Non è una che mette tempo in mezzo… pensò Mito, mentre inseriva il dischetto; la ragazza, nel frattempo si era sciolta la coda, ora si vedeva che le punte dei capelli erano nero pece. 
Partì la musica. Era un pezzo rock e questo rallegrò Mito, era il primo che sentiva in tutto il pomeriggio; un ‘altra canzoncina da idol e si sarebbe sparato un colpo. La canzone era tosta, con una batteria piuttosto muscolosa di base. 
Fin da come la ragazza aveva afferrato il microfono, lui aveva capito la differenza con le ragazzine passate fino ad ora, ma fu il ritornello a dargli la rivelazione. Questa ragazza magra dai capelli viola aveva la grinta di una vera rockstar e una voce aggressiva, graffiante e potente degna di un gruppo professionista. Sapeva cantare, cazzo!
Kaede Rukawa, appoggiato con indolenza allo stipite aperto della porta, aveva assistito a tutta la scena; inutile dire che l’aveva riconosciuta subito: era la pazza coi capelli viola che ascoltava gli Who sul tetto. Cresciuta a buona musica, a quanto pare.
“Mito non si è ancora tolto dalle scatole?!” Domandò sguaiatamente Sakuragi, piombando alle sue spalle; Rukawa roteò gli occhi infastidito, poi si girò verso di lui.
“Shhh!” Gli sibilò sul viso, con l’indice davanti alle labbra.
“Senti, brutto…” Reagì subito il compagno di squadra, ma l’altro gl’indicò col pollice l’audizione in corso; Hanamici si mise ad ascoltare e, poco dopo, si ritrovò rapito.
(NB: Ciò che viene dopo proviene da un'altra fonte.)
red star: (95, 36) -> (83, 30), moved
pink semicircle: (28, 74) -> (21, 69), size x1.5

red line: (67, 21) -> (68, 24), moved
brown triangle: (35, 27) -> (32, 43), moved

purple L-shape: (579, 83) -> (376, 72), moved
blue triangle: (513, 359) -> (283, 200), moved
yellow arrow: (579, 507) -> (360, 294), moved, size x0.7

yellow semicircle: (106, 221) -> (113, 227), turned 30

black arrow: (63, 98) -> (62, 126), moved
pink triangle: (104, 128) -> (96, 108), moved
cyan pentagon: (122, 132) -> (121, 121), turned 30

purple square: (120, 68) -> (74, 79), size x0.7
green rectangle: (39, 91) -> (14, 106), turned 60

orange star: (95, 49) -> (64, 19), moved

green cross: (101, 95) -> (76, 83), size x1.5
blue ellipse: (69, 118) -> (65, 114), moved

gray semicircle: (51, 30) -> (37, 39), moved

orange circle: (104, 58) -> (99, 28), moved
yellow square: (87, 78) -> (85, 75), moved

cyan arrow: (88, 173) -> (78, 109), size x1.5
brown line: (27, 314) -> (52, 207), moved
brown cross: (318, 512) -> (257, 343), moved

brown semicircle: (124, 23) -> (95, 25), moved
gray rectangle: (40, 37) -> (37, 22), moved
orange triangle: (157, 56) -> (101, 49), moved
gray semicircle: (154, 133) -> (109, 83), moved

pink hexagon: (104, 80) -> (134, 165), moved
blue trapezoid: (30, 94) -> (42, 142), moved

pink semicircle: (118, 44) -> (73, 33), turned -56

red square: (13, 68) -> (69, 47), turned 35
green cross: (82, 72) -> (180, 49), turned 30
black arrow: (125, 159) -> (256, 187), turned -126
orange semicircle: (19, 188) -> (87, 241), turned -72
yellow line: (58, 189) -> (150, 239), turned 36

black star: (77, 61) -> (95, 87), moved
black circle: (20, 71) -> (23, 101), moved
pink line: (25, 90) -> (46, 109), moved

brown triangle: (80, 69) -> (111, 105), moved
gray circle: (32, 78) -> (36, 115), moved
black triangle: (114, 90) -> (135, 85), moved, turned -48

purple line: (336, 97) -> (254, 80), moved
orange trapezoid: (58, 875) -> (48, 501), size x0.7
“Oh, ma non hanno finito?!” Tuonò Akagi, che quel giorno, nonostante gli impegni universitari, dirigeva gli allenamenti, infilando la testa dentro la palestra; fu zittito dagli “Shhh!” contemporanei di Rukawa e Sakuragi. Tacque, ma solo perché sconvolto dal fatto che quei due imbecilli avessero fatto qualcosa insieme senza prendersi a patelle.
La canzone finì in quel momento e Mito saltò su, avvicinandosi subito alla ragazza; sorrideva con occhi luccicanti e le tendeva la mano.
“Come hai detto che ti chiami?” Le chiese subito.
“Natsumi Hayashibara.” Rispose lei, stringendogli la mano.
“Benvenuta nella band, Hayashibara!” Si congratulò il ragazzo. “Noi proviamo tutti i martedì e giovedì prima degli allenamenti del club di basket.”
“Allora…” Fece lei, con un sorrisetto sbieco e divertito. “…ci vediamo giovedì.”
“Andiamo, sfaticati, negli spogliatoi!” Urlava nel frattempo Akagi. “È ora di cominciare, sbrigatevi fannulloni!” Continuò, spingendo dentro Rukawa, Sakuragi ed i compagni che si erano aggiunti. 
Natsumi raccolse la sua borsa e la cartella e, dopo aver salutato quelli della band, si diresse verso l’uscita. Passò accanto a Sakuragi, che guardò strano i suoi capelli viola, guadagnandosi un’occhiata acida della ragazza, prima che si rimettesse gli occhiali. 
Sulla porta, Natsumi sfiorò il braccio di Rukawa. Si guardarono. Continuarono a guardarsi. Non dissero nulla. Finché non furono lei fuori e lui dentro.